(TASK INSTRUCTIONS):
Once you reach the line containing "SUBTITLE, THE POLICE" in the data below, restate each line word for word up to and including the one containing "(II) RELATED TO".

BEGIN AVAILABLE DATA

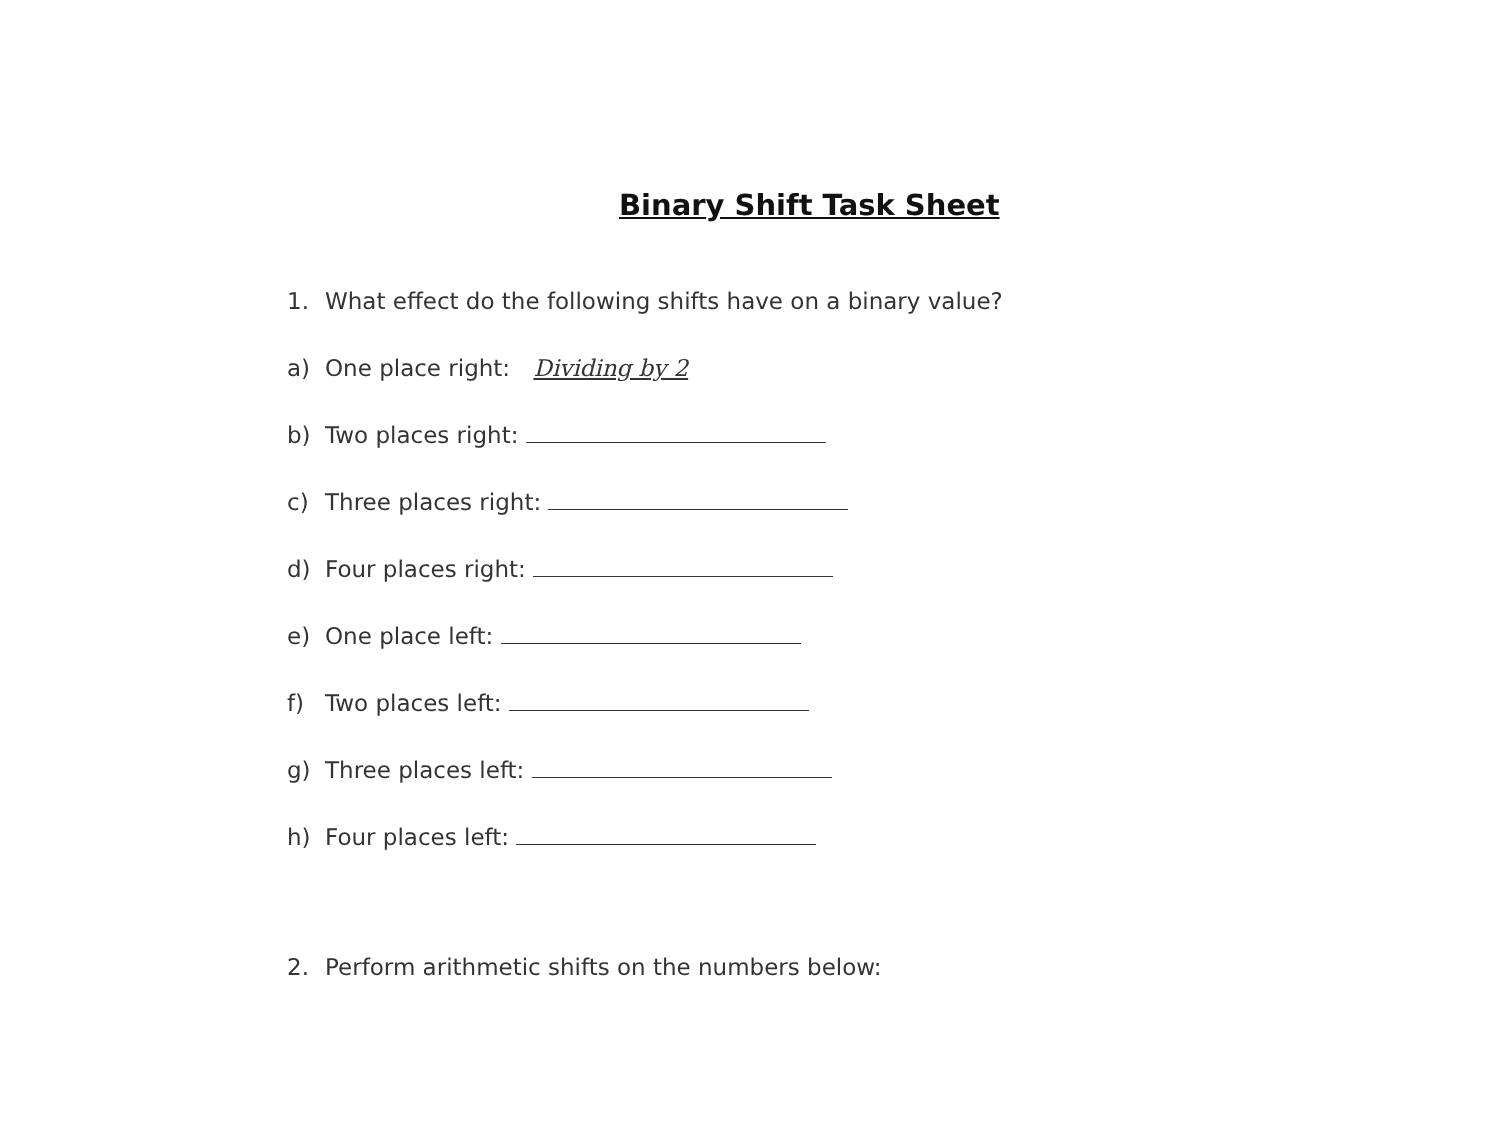Binary Shift Task Sheet
1. What effect do the following shifts have on a binary value?
a) One place right: Dividing by 2
b) Two places right:
c) Three places right:
d) Four places right:
e) One place left:
f) Two places left:
g) Three places left:
h) Four places left:
2. Perform arithmetic shifts on the numbers below:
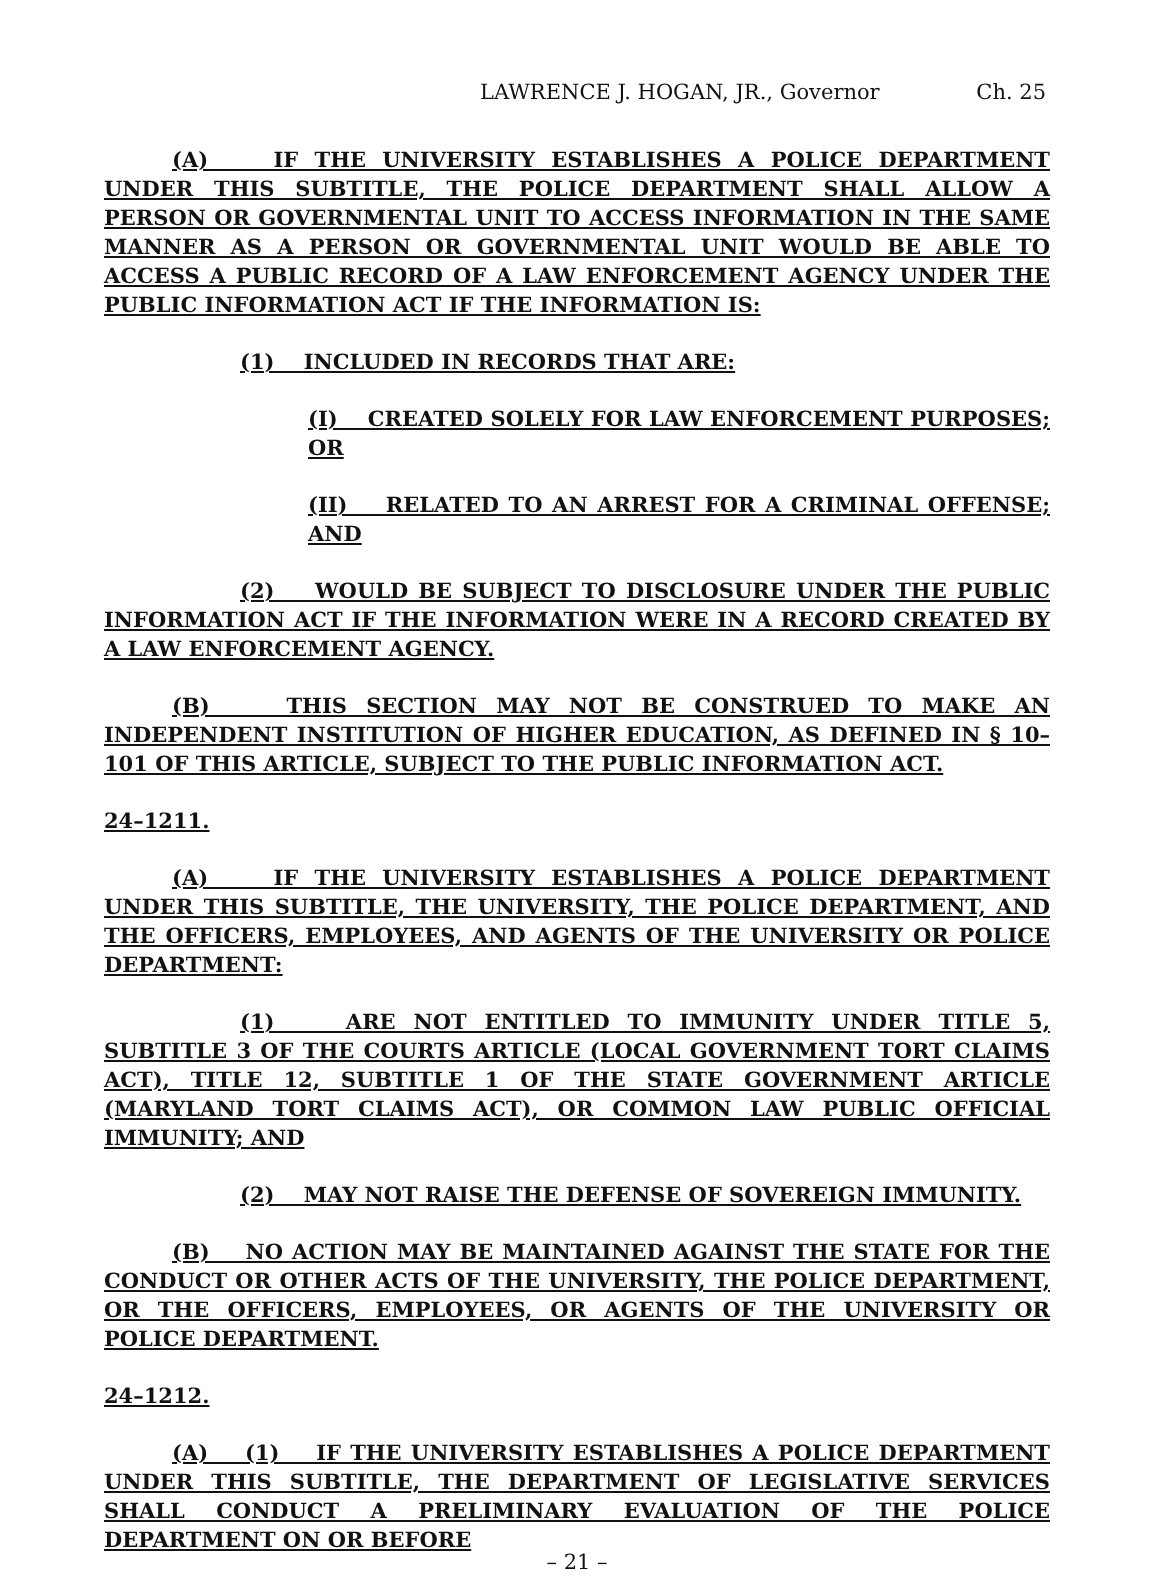LAWRENCE J. HOGAN, JR., Governor Ch. 25
(A) IF THE UNIVERSITY ESTABLISHES A POLICE DEPARTMENT UNDER THIS SUBTITLE, THE POLICE DEPARTMENT SHALL ALLOW A PERSON OR GOVERNMENTAL UNIT TO ACCESS INFORMATION IN THE SAME MANNER AS A PERSON OR GOVERNMENTAL UNIT WOULD BE ABLE TO ACCESS A PUBLIC RECORD OF A LAW ENFORCEMENT AGENCY UNDER THE PUBLIC INFORMATION ACT IF THE INFORMATION IS:
(1) INCLUDED IN RECORDS THAT ARE:
(I) CREATED SOLELY FOR LAW ENFORCEMENT PURPOSES; OR
(II) RELATED TO AN ARREST FOR A CRIMINAL OFFENSE; AND
(2) WOULD BE SUBJECT TO DISCLOSURE UNDER THE PUBLIC INFORMATION ACT IF THE INFORMATION WERE IN A RECORD CREATED BY A LAW ENFORCEMENT AGENCY.
(B) THIS SECTION MAY NOT BE CONSTRUED TO MAKE AN INDEPENDENT INSTITUTION OF HIGHER EDUCATION, AS DEFINED IN § 10–101 OF THIS ARTICLE, SUBJECT TO THE PUBLIC INFORMATION ACT.
24–1211.
(A) IF THE UNIVERSITY ESTABLISHES A POLICE DEPARTMENT UNDER THIS SUBTITLE, THE UNIVERSITY, THE POLICE DEPARTMENT, AND THE OFFICERS, EMPLOYEES, AND AGENTS OF THE UNIVERSITY OR POLICE DEPARTMENT:
(1) ARE NOT ENTITLED TO IMMUNITY UNDER TITLE 5, SUBTITLE 3 OF THE COURTS ARTICLE (LOCAL GOVERNMENT TORT CLAIMS ACT), TITLE 12, SUBTITLE 1 OF THE STATE GOVERNMENT ARTICLE (MARYLAND TORT CLAIMS ACT), OR COMMON LAW PUBLIC OFFICIAL IMMUNITY; AND
(2) MAY NOT RAISE THE DEFENSE OF SOVEREIGN IMMUNITY.
(B) NO ACTION MAY BE MAINTAINED AGAINST THE STATE FOR THE CONDUCT OR OTHER ACTS OF THE UNIVERSITY, THE POLICE DEPARTMENT, OR THE OFFICERS, EMPLOYEES, OR AGENTS OF THE UNIVERSITY OR POLICE DEPARTMENT.
24–1212.
(A) (1) IF THE UNIVERSITY ESTABLISHES A POLICE DEPARTMENT UNDER THIS SUBTITLE, THE DEPARTMENT OF LEGISLATIVE SERVICES SHALL CONDUCT A PRELIMINARY EVALUATION OF THE POLICE DEPARTMENT ON OR BEFORE
– 21 –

END AVAILABLE DATA

(TASK ANSWER):
(A) IF THE UNIVERSITY ESTABLISHES A POLICE DEPARTMENT UNDER THIS SUBTITLE, THE POLICE DEPARTMENT SHALL ALLOW A PERSON OR GOVERNMENTAL UNIT TO ACCESS INFORMATION IN THE SAME MANNER AS A PERSON OR GOVERNMENTAL UNIT WOULD BE ABLE TO ACCESS A PUBLIC RECORD OF A LAW ENFORCEMENT AGENCY UNDER THE PUBLIC INFORMATION ACT IF THE INFORMATION IS:
(1) INCLUDED IN RECORDS THAT ARE:
(I) CREATED SOLELY FOR LAW ENFORCEMENT PURPOSES; OR
(II) RELATED TO AN ARREST FOR A CRIMINAL OFFENSE; AND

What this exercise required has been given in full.